Could you reproduce every record below exactly, excluding all pictures?

▶ Data under study
*-*-*
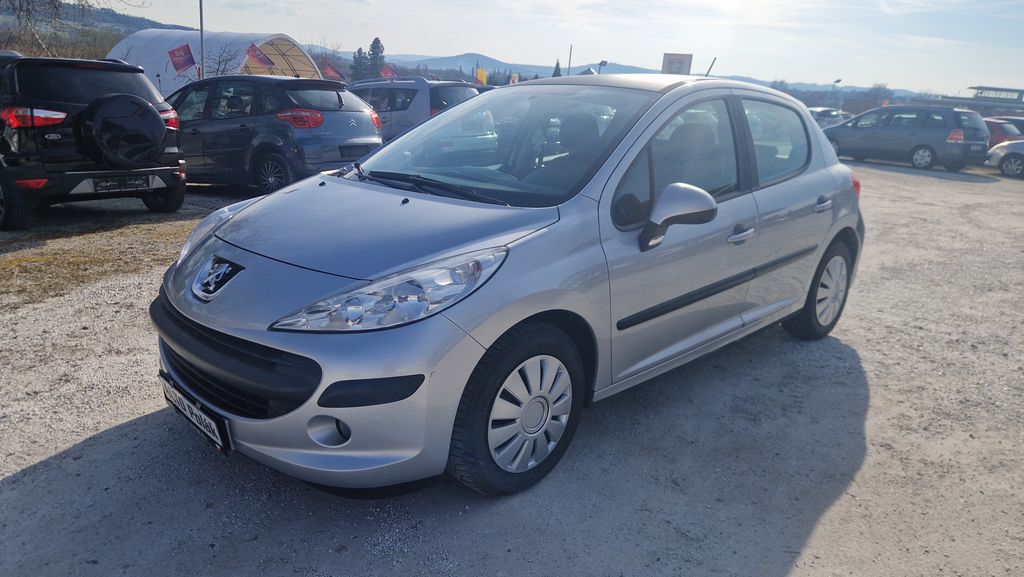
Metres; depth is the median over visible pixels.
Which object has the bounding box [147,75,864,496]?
silver car
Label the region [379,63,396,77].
red flag
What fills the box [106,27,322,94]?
tent
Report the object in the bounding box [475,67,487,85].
yellow flag
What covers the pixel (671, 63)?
sign
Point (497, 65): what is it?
mountain
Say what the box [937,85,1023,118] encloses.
building
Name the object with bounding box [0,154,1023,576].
gravel lot
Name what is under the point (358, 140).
dark hatchback
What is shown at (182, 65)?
flag
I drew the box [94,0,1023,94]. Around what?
sky
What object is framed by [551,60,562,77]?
tree
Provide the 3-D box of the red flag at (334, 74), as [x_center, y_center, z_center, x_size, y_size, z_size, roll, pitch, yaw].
[-6.463,-7.678,24.527,0.767,1.162,0.269,10,18,21]
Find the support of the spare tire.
attached to the black suv
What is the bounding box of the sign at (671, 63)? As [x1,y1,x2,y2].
[661,52,692,75]
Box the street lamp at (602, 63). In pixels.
[596,60,608,74]
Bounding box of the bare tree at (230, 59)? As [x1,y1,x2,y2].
[204,40,249,77]
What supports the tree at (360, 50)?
on the ground
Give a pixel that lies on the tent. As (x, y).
(160, 70)
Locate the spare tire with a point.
(147, 108)
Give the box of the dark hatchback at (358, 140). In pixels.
[166,75,383,194]
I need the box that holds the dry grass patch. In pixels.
[0,213,201,306]
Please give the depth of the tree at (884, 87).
56.53 m
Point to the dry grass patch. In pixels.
(82, 259)
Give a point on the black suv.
(156, 121)
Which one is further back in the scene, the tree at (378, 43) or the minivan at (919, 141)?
the tree at (378, 43)
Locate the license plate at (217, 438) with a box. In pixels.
[157,370,229,455]
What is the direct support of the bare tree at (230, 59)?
on the ground
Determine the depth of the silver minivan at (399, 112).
12.54 m
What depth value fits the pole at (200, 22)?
19.94 m
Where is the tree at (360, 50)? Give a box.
[350,47,368,79]
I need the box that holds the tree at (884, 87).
[856,82,891,111]
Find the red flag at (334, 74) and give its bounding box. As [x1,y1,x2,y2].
[320,58,343,80]
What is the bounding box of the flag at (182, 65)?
[167,43,196,72]
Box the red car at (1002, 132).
[984,117,1022,148]
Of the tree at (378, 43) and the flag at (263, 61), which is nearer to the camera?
the flag at (263, 61)
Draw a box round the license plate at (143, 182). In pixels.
[92,174,152,192]
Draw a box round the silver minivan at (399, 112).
[344,76,481,142]
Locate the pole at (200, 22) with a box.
[199,0,205,79]
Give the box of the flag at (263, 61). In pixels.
[245,42,274,69]
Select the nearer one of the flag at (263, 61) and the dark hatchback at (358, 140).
the dark hatchback at (358, 140)
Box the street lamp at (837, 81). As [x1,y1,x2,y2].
[831,78,841,102]
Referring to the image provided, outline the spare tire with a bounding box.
[78,94,166,167]
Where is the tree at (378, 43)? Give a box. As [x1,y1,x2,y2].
[366,36,385,77]
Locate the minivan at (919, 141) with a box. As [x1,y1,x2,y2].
[821,104,989,169]
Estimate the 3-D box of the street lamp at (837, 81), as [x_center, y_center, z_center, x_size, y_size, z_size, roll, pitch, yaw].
[23.687,-13.434,50.323,0.598,3.981,0.660,17,21,38]
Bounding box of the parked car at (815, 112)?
[807,106,848,128]
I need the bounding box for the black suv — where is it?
[0,53,186,231]
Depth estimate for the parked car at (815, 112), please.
29.90 m

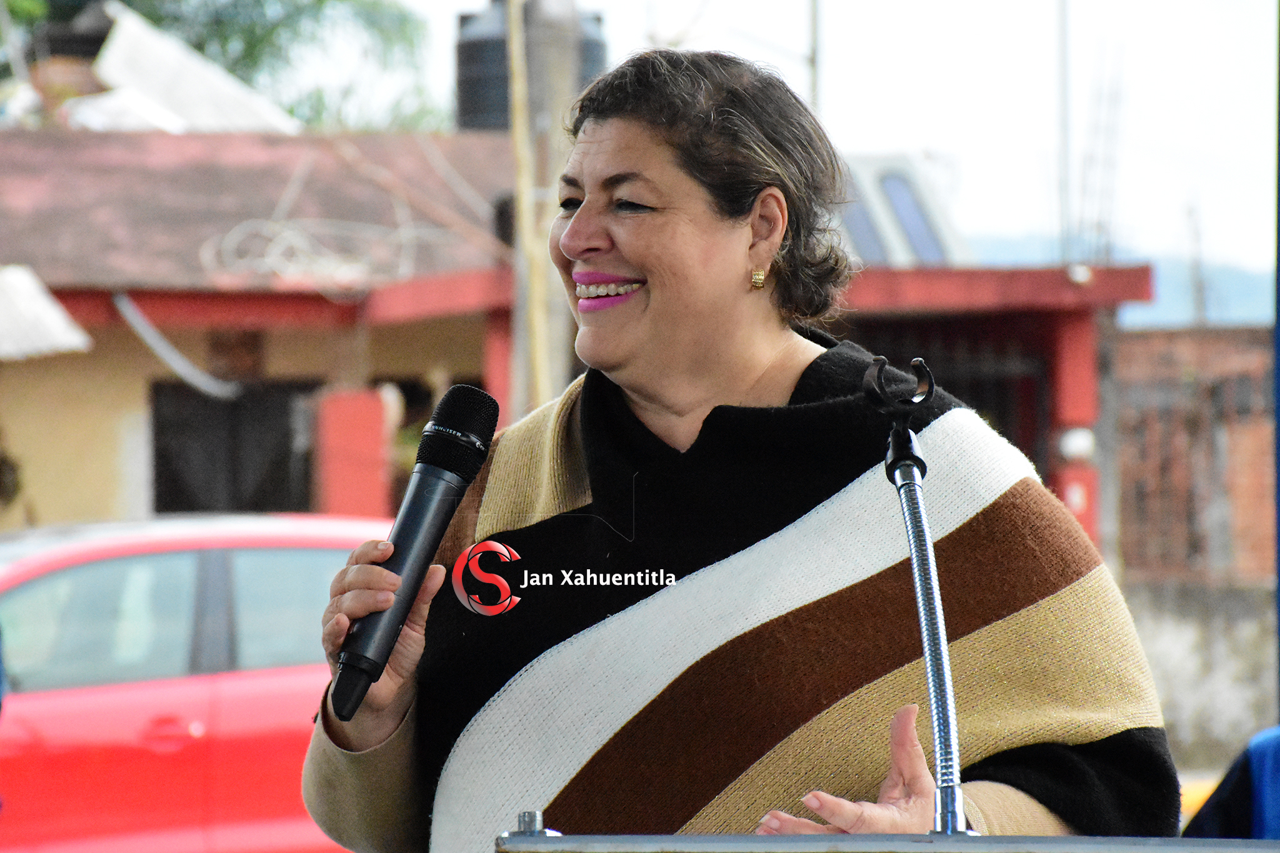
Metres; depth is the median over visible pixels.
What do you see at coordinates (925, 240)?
solar panel
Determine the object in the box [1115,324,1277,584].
brick wall
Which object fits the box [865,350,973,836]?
microphone stand
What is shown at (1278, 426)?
pole
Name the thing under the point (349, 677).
microphone
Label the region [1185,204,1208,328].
rebar
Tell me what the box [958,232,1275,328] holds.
hill
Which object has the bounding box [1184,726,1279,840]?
person
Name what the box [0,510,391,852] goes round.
red car
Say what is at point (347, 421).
red pillar
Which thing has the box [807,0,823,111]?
pole
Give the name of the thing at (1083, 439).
wall lamp
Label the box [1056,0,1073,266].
pole
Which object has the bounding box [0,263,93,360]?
corrugated roof
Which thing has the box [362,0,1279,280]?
sky
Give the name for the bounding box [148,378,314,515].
window
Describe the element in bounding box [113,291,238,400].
pipe
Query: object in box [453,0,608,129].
water tank
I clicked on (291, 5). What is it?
tree
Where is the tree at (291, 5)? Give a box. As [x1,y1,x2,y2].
[0,0,444,132]
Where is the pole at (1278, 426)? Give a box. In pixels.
[1273,0,1279,718]
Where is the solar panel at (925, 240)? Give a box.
[836,153,965,267]
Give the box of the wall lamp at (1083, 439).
[1055,425,1096,465]
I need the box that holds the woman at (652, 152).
[292,41,1178,852]
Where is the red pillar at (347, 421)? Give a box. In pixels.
[314,385,391,518]
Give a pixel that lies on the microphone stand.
(927, 645)
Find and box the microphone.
[326,383,501,722]
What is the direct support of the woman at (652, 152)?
on the ground
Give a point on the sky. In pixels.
(1023, 217)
*-*-*
▶ Problem solution
Metres; depth is the median over visible pixels.
Which object has the bounding box [147,75,864,496]?
silver car
Label the region [379,63,396,77].
red flag
What fills the box [106,27,322,94]?
tent
Report the object in the bounding box [475,67,487,85].
yellow flag
What covers the pixel (671, 63)?
sign
Point (497, 65): what is it?
mountain
Say what the box [937,85,1023,118] encloses.
building
Name the object with bounding box [0,154,1023,576].
gravel lot
Name what is under the point (358, 140).
dark hatchback
What is shown at (182, 65)?
flag
I drew the box [94,0,1023,94]. Around what?
sky
What object is framed by [551,60,562,77]?
tree
Provide the 3-D box of the red flag at (334, 74), as [x_center, y_center, z_center, x_size, y_size, z_size, roll, pitch, yaw].
[-6.463,-7.678,24.527,0.767,1.162,0.269,10,18,21]
Find the support of the spare tire.
attached to the black suv
What is the bounding box of the sign at (671, 63)? As [x1,y1,x2,y2].
[661,52,692,75]
Box the street lamp at (602, 63). In pixels.
[596,60,608,74]
Bounding box of the bare tree at (230, 59)? As [x1,y1,x2,y2].
[204,40,249,77]
What supports the tree at (360, 50)?
on the ground
Give a pixel that lies on the tent. As (x, y).
(160, 70)
Locate the spare tire with a point.
(147, 108)
Give the box of the dark hatchback at (358, 140). In pixels.
[166,75,383,194]
I need the box that holds the dry grass patch. In pixels.
[0,213,201,306]
Please give the depth of the tree at (884, 87).
56.53 m
Point to the dry grass patch. In pixels.
(82, 259)
Give a point on the black suv.
(156, 121)
Which one is further back in the scene, the tree at (378, 43) or the minivan at (919, 141)?
the tree at (378, 43)
Locate the license plate at (217, 438) with a box. In pixels.
[157,370,229,455]
What is the direct support of the bare tree at (230, 59)?
on the ground
Determine the depth of the silver minivan at (399, 112).
12.54 m
What depth value fits the pole at (200, 22)?
19.94 m
Where is the tree at (360, 50)? Give a box.
[350,47,368,79]
I need the box that holds the tree at (884, 87).
[856,82,891,111]
Find the red flag at (334, 74) and give its bounding box. As [x1,y1,x2,y2].
[320,58,343,80]
What is the bounding box of the flag at (182, 65)?
[167,43,196,72]
Box the red car at (1002, 132).
[984,117,1022,148]
Of the tree at (378, 43) and the flag at (263, 61), which is nearer to the camera?
the flag at (263, 61)
Draw a box round the license plate at (143, 182). In pixels.
[92,174,152,192]
Draw a box round the silver minivan at (399, 112).
[344,76,481,142]
Locate the pole at (200, 22) with a box.
[199,0,205,79]
Give the box of the flag at (263, 61). In pixels.
[245,42,274,69]
Select the nearer one of the flag at (263, 61) and the dark hatchback at (358, 140).
the dark hatchback at (358, 140)
Box the street lamp at (837, 81). As [x1,y1,x2,y2].
[831,78,841,102]
Referring to the image provided, outline the spare tire with a bounding box.
[78,94,166,167]
Where is the tree at (378, 43)? Give a box. As [x1,y1,x2,y2].
[366,36,385,77]
Locate the minivan at (919, 141) with a box. As [x1,y1,x2,y2].
[821,104,989,169]
Estimate the 3-D box of the street lamp at (837, 81), as [x_center, y_center, z_center, x_size, y_size, z_size, roll, pitch, yaw].
[23.687,-13.434,50.323,0.598,3.981,0.660,17,21,38]
Bounding box of the parked car at (815, 112)?
[807,106,848,128]
I need the bounding box for the black suv — where is it?
[0,53,186,231]
Depth estimate for the parked car at (815, 112), please.
29.90 m

Metres; depth is the median over visible pixels.
What do you see at coordinates (925, 240)?
solar panel
Determine the object in the box [1115,324,1277,584].
brick wall
Which object fits the box [865,350,973,836]?
microphone stand
What is shown at (1278, 426)?
pole
Name the thing under the point (349, 677).
microphone
Label the region [1185,204,1208,328].
rebar
Tell me what the box [958,232,1275,328] holds.
hill
Which object has the bounding box [1184,726,1279,840]?
person
Name what the box [0,510,391,852] goes round.
red car
Say what is at point (347, 421).
red pillar
Which thing has the box [807,0,823,111]?
pole
Give the name of the thing at (1083, 439).
wall lamp
Label the box [1056,0,1073,266].
pole
Which object has the bounding box [0,263,93,360]?
corrugated roof
Which thing has the box [362,0,1279,280]?
sky
Give the name for the bounding box [148,378,314,515].
window
Describe the element in bounding box [113,291,238,400].
pipe
Query: object in box [453,0,608,129].
water tank
I clicked on (291, 5). What is it?
tree
Where is the tree at (291, 5)? Give a box. As [x1,y1,x2,y2].
[0,0,444,132]
Where is the pole at (1278, 426)? Give a box. In pixels.
[1273,0,1279,718]
Where is the solar panel at (925, 240)? Give a box.
[836,153,965,267]
Give the box of the wall lamp at (1083, 439).
[1055,425,1096,465]
I need the box that holds the woman at (652, 152).
[292,41,1178,852]
Where is the red pillar at (347, 421)? Give a box. In pixels.
[314,385,391,518]
Give a pixel that lies on the microphone stand.
(927, 645)
Find and box the microphone.
[326,383,501,722]
What is the direct support of the woman at (652, 152)?
on the ground
Give a point on the sky. In pixels.
(1023, 217)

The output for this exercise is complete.